* _Work instructions_: Report back every line below that carries the word "roll".

──────────────────────────────

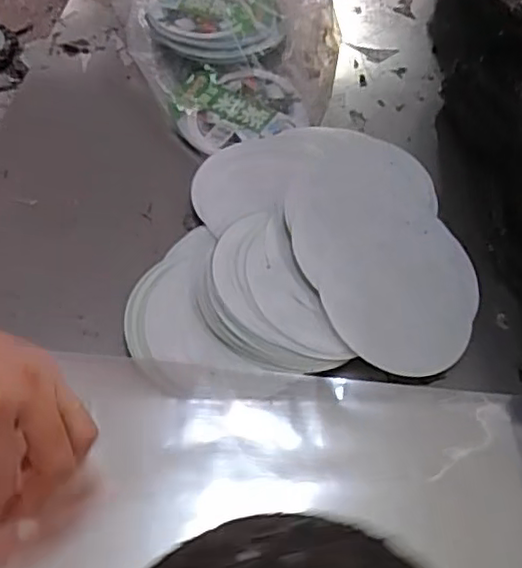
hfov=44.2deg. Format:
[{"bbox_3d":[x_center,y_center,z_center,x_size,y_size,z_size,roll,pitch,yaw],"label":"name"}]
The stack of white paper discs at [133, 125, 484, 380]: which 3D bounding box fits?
[{"bbox_3d":[0.043,-0.039,0.500,0.243,0.024,0.246,7,56,1],"label":"stack of white paper discs"}]

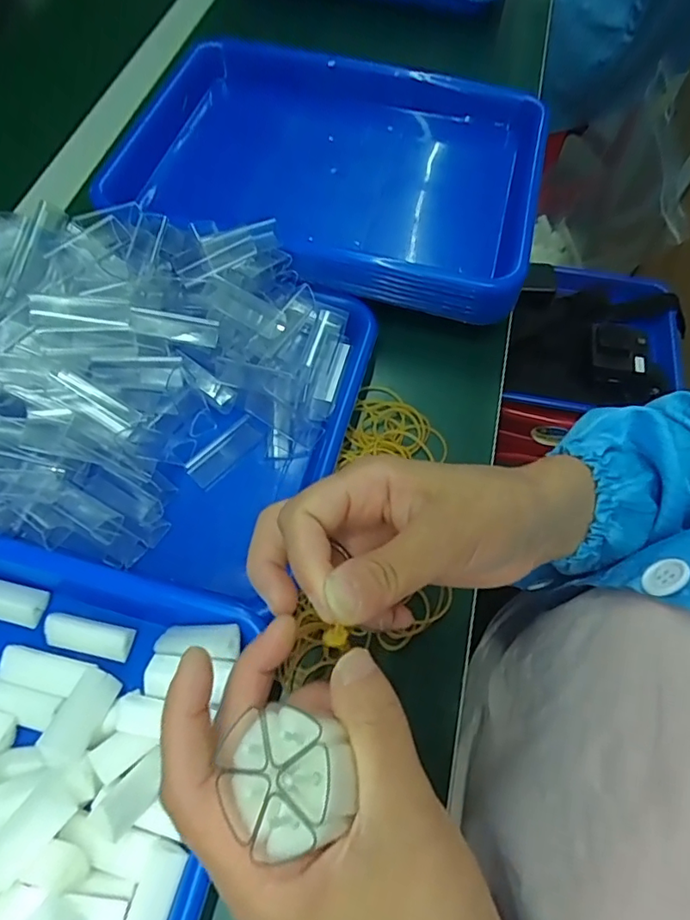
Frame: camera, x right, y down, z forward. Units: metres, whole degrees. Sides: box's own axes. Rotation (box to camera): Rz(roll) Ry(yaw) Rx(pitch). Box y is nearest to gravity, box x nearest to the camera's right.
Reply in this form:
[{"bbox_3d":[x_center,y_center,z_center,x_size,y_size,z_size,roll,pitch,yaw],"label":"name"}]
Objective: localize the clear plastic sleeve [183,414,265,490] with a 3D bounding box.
[{"bbox_3d":[-0.078,-0.005,0.357,0.054,0.004,0.021,-40,104,-4],"label":"clear plastic sleeve"}]

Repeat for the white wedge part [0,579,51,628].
[{"bbox_3d":[-0.194,0.079,0.308,0.045,0.014,0.021,13,63,6],"label":"white wedge part"}]

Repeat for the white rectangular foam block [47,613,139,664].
[{"bbox_3d":[-0.141,0.097,0.300,0.045,0.015,0.018,11,63,5],"label":"white rectangular foam block"}]

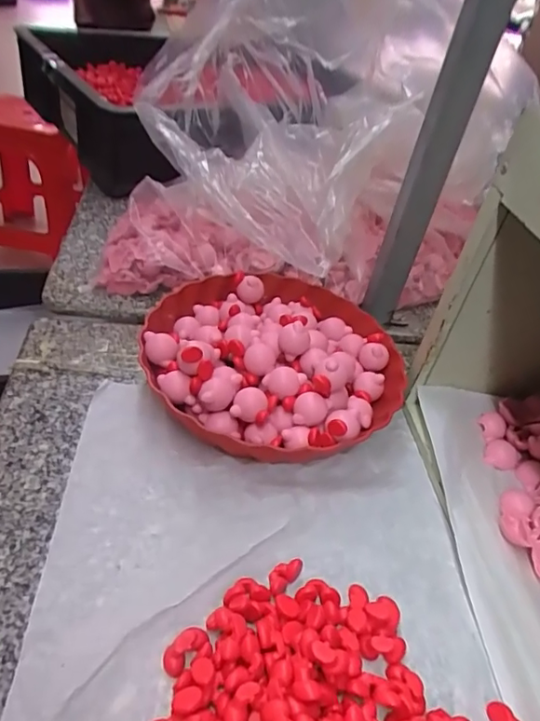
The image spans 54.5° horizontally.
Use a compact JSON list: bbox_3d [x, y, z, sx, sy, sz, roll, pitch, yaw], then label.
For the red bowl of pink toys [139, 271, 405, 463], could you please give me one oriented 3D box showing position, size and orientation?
[{"bbox_3d":[0.006,-0.011,0.499,0.236,0.063,0.237,7,41,-6],"label":"red bowl of pink toys"}]

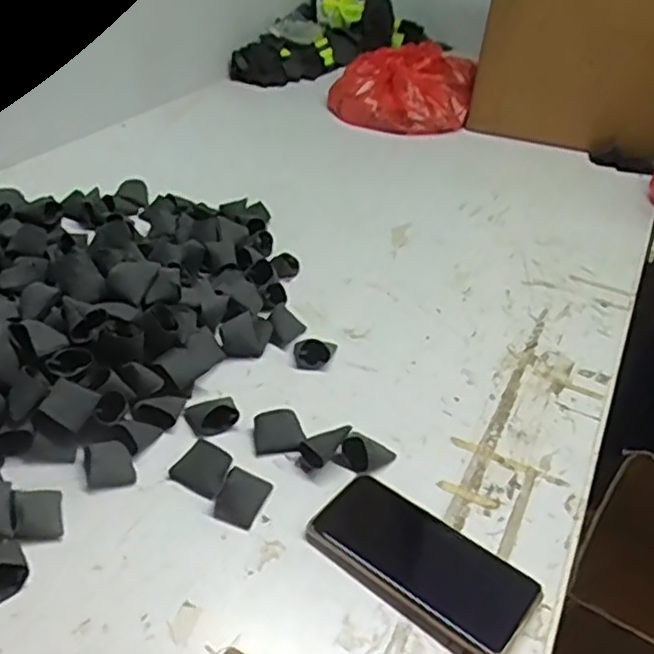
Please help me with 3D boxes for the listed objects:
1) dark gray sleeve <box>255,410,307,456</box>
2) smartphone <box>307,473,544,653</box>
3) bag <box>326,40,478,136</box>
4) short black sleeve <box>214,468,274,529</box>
[{"bbox_3d":[-0.041,0.090,0.583,0.043,0.013,0.041,-2,37,-10],"label":"dark gray sleeve"},{"bbox_3d":[0.070,0.166,0.490,0.155,0.019,0.077,30,43,28],"label":"smartphone"},{"bbox_3d":[0.146,-0.467,1.282,0.256,0.075,0.308,10,37,5],"label":"bag"},{"bbox_3d":[-0.066,0.131,0.525,0.032,0.020,0.045,17,38,15],"label":"short black sleeve"}]

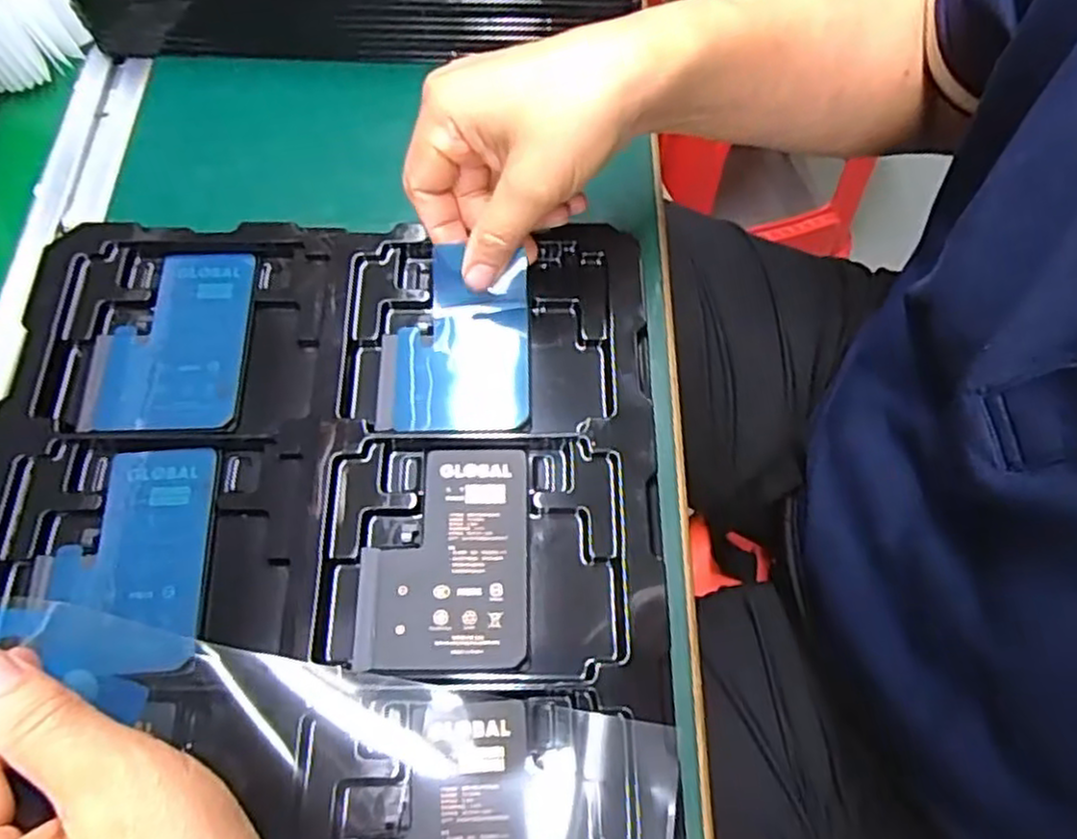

──────────────────────────────

* _Completed task_:
[{"bbox_3d":[x_center,y_center,z_center,x_size,y_size,z_size,roll,pitch,yaw],"label":"name"}]
Frame: camera, x right, y down, z forward. Units: metres, whole degrees. Sides: box's own axes. Rotation (box to camera): Rz(roll) Ry(yaw) Rx(pitch). Box y is nearest to gravity, box x nearest to the camera's right.
[{"bbox_3d":[x_center,y_center,z_center,x_size,y_size,z_size,roll,pitch,yaw],"label":"name"}]
Use a compact JSON list: bbox_3d [x, y, z, sx, sy, sz, roll, pitch, yaw], then label.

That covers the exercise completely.